- **Problem statement**
Copy the data below verbatim, from the line containing "collectors: L. M. Underwood" up to and including the line containing "catalogue / barcode: US 2501821". Reproduce only those lines.
▼
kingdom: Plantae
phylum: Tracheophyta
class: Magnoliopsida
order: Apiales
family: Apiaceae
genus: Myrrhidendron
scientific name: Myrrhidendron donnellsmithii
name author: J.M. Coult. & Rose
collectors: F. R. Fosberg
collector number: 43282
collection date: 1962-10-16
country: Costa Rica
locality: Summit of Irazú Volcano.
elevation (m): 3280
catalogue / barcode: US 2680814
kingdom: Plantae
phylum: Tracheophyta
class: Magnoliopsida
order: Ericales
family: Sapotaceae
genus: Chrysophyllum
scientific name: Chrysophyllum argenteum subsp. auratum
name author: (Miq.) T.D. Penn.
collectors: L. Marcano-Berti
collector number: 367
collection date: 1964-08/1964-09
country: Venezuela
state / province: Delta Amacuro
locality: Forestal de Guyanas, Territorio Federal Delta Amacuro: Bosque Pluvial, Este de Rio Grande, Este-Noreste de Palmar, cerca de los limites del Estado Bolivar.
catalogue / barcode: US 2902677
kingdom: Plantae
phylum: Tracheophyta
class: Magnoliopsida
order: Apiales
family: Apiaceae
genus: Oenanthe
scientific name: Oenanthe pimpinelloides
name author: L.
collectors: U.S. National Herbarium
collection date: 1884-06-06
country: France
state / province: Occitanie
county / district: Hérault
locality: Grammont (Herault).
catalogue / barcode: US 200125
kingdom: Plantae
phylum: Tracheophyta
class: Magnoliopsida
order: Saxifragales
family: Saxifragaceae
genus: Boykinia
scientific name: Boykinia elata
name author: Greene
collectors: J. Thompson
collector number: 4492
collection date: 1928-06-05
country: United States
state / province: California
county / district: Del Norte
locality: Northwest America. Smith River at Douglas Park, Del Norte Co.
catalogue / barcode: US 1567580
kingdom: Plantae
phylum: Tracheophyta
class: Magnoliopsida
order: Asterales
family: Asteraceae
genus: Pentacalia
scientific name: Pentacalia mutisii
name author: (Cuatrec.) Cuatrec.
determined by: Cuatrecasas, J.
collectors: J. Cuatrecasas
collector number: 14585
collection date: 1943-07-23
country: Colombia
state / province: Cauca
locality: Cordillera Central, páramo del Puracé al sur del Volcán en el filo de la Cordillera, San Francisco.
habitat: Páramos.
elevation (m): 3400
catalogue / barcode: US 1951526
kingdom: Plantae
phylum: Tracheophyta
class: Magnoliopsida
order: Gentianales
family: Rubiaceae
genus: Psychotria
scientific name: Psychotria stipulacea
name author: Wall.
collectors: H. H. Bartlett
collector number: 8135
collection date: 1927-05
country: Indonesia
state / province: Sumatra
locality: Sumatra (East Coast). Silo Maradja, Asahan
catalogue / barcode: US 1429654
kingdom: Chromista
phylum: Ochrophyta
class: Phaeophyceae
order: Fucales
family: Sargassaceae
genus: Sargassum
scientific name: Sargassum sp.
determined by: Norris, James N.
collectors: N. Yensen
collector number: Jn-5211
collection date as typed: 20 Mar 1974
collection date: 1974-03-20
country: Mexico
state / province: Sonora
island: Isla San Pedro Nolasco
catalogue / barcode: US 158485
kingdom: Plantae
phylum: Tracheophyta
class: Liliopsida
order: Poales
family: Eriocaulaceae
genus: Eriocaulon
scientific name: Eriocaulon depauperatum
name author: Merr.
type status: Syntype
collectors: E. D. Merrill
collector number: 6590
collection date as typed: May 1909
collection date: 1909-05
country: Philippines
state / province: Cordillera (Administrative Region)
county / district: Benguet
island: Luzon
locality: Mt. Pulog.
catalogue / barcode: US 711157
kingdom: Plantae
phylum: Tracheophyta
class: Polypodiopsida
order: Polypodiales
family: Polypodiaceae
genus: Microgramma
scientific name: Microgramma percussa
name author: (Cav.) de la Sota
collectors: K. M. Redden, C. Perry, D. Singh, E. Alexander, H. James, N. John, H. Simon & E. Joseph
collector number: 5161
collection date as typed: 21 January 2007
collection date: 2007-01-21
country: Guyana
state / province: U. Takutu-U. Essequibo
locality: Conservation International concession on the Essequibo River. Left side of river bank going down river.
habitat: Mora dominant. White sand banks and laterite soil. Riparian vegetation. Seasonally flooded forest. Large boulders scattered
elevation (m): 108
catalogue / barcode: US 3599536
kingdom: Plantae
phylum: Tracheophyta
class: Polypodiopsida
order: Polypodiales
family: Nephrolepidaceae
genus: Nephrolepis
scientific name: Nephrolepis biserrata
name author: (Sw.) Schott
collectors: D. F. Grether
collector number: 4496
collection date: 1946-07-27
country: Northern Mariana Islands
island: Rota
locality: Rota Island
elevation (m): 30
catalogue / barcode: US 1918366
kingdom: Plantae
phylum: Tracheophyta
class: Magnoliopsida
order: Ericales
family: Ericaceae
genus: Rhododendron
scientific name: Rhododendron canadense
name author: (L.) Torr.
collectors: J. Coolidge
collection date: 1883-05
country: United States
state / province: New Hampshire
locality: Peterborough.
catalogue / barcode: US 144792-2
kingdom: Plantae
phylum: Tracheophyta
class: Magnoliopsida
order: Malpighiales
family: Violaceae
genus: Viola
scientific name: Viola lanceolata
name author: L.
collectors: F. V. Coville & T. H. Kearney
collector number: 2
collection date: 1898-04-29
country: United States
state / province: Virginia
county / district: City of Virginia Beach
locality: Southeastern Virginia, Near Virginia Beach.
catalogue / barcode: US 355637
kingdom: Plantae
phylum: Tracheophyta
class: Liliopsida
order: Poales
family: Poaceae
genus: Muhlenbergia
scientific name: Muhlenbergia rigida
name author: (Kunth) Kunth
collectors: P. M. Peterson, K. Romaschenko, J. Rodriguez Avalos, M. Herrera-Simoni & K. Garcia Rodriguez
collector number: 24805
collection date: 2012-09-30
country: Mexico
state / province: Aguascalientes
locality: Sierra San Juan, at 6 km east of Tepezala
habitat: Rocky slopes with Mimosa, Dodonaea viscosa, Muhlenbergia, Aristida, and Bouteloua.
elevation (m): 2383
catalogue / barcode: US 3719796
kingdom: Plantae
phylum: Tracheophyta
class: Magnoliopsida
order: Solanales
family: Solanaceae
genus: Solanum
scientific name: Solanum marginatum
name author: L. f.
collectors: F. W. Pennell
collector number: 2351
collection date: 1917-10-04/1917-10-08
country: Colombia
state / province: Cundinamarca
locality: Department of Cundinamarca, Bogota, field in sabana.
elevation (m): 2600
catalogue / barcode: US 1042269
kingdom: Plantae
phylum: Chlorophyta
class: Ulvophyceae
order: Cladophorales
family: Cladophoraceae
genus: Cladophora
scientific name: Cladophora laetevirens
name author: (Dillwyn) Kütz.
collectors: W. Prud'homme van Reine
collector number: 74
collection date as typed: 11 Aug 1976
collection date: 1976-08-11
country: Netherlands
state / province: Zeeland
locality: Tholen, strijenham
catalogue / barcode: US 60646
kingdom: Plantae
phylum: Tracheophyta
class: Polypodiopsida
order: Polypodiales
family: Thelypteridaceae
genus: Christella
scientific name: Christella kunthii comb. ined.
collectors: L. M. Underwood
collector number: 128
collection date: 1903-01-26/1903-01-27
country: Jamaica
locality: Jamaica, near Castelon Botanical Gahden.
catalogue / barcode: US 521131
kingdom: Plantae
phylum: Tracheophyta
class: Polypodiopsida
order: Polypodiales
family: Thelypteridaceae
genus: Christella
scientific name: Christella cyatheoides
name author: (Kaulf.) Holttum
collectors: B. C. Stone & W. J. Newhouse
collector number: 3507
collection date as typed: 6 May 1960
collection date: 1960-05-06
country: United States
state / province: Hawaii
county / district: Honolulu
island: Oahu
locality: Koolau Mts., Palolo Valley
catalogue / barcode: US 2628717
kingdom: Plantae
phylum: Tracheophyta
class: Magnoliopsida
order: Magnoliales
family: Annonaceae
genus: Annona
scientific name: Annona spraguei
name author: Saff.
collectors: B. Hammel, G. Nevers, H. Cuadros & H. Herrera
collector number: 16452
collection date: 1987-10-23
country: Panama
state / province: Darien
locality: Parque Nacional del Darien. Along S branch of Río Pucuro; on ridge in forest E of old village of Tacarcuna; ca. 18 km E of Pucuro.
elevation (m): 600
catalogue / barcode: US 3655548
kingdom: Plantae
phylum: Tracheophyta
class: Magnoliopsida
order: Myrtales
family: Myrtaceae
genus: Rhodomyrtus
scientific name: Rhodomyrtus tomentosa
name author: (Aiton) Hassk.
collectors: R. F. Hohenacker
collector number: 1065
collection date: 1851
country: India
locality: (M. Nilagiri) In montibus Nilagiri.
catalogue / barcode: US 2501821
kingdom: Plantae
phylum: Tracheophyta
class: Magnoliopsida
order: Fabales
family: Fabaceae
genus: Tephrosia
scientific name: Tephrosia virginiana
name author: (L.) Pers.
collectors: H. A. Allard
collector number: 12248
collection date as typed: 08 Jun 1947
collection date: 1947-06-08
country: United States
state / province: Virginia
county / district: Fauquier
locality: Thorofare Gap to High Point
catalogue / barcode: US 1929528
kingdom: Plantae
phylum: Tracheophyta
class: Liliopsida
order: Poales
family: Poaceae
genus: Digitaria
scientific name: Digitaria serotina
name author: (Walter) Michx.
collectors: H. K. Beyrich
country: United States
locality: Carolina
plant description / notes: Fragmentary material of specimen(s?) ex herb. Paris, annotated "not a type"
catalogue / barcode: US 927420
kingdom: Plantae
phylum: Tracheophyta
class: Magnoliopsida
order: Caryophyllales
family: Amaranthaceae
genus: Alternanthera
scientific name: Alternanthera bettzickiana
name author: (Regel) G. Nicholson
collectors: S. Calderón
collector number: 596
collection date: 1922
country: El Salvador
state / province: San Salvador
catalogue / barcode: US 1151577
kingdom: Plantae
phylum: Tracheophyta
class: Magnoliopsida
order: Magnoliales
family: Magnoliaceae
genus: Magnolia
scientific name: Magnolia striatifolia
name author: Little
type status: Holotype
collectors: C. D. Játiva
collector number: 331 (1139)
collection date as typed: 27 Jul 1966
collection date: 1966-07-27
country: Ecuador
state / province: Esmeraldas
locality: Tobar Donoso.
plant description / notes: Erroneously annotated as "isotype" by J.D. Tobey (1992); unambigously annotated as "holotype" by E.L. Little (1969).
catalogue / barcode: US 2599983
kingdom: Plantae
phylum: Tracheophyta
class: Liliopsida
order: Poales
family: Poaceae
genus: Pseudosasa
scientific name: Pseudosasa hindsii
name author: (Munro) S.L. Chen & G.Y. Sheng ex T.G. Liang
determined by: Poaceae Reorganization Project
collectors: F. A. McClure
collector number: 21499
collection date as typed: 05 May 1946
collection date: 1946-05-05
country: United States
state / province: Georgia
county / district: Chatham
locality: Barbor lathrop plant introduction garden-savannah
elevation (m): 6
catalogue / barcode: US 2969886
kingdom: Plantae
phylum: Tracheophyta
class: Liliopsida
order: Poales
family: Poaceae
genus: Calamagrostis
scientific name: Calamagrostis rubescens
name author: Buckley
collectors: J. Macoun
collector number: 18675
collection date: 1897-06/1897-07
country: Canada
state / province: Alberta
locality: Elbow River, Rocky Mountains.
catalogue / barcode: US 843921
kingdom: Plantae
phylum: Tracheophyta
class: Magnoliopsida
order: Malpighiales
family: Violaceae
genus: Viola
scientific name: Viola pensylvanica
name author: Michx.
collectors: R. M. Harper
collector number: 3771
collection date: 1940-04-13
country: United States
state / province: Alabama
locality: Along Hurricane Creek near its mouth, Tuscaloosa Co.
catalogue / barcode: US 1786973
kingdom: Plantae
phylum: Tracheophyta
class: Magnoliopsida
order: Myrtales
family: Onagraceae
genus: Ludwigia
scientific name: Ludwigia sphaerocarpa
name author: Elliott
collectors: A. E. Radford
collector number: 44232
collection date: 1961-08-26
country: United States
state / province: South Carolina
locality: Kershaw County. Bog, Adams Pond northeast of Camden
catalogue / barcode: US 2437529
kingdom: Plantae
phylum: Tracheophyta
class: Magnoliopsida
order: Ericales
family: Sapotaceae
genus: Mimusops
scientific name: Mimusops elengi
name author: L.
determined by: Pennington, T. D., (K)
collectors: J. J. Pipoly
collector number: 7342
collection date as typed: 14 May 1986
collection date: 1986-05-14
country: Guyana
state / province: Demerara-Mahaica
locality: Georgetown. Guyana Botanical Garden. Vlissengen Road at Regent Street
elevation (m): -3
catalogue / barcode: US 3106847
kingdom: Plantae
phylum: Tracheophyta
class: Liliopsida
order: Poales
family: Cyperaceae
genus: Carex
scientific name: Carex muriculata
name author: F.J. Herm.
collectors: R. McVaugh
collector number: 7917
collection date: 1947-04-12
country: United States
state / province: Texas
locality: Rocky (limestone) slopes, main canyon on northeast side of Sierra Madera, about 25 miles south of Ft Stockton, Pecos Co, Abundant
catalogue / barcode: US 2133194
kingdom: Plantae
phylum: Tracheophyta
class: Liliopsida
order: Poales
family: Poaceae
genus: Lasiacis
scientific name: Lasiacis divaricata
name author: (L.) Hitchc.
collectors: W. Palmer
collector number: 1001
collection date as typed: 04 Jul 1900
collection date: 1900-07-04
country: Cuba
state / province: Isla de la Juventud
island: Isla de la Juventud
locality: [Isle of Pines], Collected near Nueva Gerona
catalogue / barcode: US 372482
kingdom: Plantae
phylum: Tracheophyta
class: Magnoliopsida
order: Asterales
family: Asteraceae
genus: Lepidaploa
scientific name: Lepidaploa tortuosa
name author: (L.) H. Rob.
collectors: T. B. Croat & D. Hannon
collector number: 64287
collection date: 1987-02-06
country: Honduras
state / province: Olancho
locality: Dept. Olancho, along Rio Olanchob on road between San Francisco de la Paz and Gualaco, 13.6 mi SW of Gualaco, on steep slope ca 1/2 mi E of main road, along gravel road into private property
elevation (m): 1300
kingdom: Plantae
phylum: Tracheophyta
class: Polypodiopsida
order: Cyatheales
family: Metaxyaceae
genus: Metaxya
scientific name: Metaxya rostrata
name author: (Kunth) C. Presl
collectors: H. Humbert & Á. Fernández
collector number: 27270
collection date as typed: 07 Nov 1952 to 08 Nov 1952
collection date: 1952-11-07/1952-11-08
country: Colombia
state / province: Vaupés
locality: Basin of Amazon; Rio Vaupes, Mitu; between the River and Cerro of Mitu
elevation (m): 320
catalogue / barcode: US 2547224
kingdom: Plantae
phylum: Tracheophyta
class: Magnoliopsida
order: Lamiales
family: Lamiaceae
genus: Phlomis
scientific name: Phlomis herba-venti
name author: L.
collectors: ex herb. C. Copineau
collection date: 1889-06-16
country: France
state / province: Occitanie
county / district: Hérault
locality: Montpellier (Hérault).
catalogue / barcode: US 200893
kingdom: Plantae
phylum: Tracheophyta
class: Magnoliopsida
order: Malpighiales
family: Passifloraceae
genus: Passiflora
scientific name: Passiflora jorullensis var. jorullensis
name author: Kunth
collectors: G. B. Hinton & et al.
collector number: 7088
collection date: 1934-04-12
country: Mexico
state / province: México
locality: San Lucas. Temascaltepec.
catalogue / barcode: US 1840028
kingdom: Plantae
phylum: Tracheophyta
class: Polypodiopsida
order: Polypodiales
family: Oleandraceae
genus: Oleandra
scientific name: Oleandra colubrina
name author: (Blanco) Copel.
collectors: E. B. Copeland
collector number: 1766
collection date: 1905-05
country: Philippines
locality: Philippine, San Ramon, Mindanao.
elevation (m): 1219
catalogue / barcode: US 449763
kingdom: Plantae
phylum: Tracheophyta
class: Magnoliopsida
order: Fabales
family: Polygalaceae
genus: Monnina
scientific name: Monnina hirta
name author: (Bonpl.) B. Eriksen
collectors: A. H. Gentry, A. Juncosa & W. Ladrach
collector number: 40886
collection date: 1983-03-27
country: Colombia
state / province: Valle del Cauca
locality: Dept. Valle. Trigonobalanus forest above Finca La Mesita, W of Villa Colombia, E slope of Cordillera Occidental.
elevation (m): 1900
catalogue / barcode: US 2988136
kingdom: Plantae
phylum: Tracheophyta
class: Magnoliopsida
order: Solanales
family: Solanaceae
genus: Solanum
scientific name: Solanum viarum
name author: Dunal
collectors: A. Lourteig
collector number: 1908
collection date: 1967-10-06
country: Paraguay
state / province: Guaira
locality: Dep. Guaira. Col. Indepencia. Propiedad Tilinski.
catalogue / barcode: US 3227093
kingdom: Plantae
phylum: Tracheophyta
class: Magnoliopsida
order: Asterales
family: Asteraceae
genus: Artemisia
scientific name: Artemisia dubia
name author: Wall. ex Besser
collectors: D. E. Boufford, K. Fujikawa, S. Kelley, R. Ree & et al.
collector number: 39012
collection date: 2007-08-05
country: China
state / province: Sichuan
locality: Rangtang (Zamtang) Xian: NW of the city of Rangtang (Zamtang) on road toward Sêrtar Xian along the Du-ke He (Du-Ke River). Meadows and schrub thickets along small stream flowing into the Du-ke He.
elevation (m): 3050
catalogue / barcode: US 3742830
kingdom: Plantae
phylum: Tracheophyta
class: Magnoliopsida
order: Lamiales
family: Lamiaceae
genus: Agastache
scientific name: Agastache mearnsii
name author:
▲
- **Exercise solution**
collectors: L. M. Underwood
collector number: 128
collection date: 1903-01-26/1903-01-27
country: Jamaica
locality: Jamaica, near Castelon Botanical Gahden.
catalogue / barcode: US 521131
kingdom: Plantae
phylum: Tracheophyta
class: Polypodiopsida
order: Polypodiales
family: Thelypteridaceae
genus: Christella
scientific name: Christella cyatheoides
name author: (Kaulf.) Holttum
collectors: B. C. Stone & W. J. Newhouse
collector number: 3507
collection date as typed: 6 May 1960
collection date: 1960-05-06
country: United States
state / province: Hawaii
county / district: Honolulu
island: Oahu
locality: Koolau Mts., Palolo Valley
catalogue / barcode: US 2628717
kingdom: Plantae
phylum: Tracheophyta
class: Magnoliopsida
order: Magnoliales
family: Annonaceae
genus: Annona
scientific name: Annona spraguei
name author: Saff.
collectors: B. Hammel, G. Nevers, H. Cuadros & H. Herrera
collector number: 16452
collection date: 1987-10-23
country: Panama
state / province: Darien
locality: Parque Nacional del Darien. Along S branch of Río Pucuro; on ridge in forest E of old village of Tacarcuna; ca. 18 km E of Pucuro.
elevation (m): 600
catalogue / barcode: US 3655548
kingdom: Plantae
phylum: Tracheophyta
class: Magnoliopsida
order: Myrtales
family: Myrtaceae
genus: Rhodomyrtus
scientific name: Rhodomyrtus tomentosa
name author: (Aiton) Hassk.
collectors: R. F. Hohenacker
collector number: 1065
collection date: 1851
country: India
locality: (M. Nilagiri) In montibus Nilagiri.
catalogue / barcode: US 2501821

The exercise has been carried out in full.